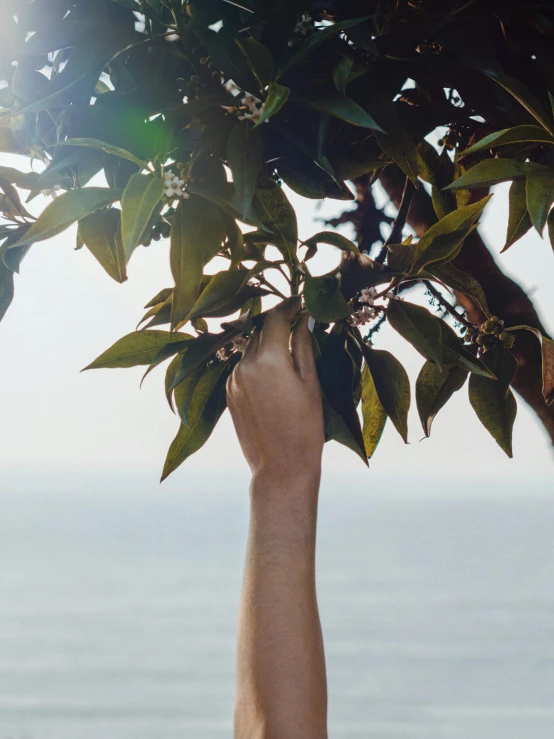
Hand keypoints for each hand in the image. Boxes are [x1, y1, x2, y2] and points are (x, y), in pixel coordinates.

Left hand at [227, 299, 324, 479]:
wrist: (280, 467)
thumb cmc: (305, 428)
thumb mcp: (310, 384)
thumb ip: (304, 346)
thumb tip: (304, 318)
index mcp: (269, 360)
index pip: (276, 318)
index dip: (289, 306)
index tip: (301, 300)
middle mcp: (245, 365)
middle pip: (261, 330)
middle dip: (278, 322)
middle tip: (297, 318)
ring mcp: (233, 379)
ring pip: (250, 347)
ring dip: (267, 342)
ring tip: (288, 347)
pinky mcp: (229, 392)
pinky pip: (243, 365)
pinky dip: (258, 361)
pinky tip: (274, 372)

----------------------------------------

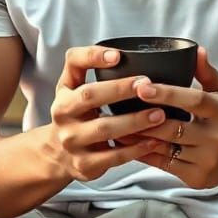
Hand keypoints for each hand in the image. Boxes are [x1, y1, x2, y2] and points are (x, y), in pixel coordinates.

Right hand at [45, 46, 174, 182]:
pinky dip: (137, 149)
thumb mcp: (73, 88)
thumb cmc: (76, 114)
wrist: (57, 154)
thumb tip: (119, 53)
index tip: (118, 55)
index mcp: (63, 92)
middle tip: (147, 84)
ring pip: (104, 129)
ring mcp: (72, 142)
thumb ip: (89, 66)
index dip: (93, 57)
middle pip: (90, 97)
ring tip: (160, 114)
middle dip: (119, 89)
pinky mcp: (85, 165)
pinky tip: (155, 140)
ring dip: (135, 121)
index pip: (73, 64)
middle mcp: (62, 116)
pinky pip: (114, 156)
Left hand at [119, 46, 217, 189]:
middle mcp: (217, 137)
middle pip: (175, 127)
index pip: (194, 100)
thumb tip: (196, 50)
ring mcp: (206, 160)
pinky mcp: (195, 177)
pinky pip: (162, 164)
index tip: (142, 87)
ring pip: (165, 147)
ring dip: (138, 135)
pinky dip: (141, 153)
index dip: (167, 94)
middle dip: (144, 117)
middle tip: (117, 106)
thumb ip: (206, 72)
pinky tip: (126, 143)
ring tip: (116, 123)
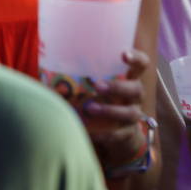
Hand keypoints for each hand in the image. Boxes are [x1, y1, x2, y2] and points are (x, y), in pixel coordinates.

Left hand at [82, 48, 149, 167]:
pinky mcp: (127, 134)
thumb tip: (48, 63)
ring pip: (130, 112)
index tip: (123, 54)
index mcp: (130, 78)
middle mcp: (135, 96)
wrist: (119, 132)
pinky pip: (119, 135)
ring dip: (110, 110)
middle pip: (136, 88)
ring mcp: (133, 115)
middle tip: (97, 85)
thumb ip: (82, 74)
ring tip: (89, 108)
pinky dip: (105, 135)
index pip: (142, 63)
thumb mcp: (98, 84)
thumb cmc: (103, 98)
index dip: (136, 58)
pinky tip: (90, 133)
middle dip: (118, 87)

----------------------------------------

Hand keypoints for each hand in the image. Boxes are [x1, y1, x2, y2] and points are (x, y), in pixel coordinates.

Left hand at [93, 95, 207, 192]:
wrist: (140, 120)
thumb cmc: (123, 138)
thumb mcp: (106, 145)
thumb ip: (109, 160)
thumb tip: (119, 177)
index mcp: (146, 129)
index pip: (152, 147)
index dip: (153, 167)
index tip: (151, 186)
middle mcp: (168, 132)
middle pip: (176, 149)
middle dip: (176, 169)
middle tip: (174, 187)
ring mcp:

----------------------------------------

» Work required: Repeat, character for character, the lines of the material above from the line with "index mcp: (130, 78)" through the line with "middle dip: (118, 87)".

» Reply:
index mcp: (130, 78)
middle mcp: (135, 96)
wrist: (119, 132)
pinky pip: (119, 135)
ring dip: (110, 110)
middle pip: (136, 88)
ring mcp: (133, 115)
middle tip: (97, 85)
thumb ip: (82, 74)
ring tip: (89, 108)
pinky dip: (105, 135)
index pip: (142, 63)
thumb mcp: (98, 84)
thumb cmc: (103, 98)
index dip: (136, 58)
pinky tip: (90, 133)
middle dip: (118, 87)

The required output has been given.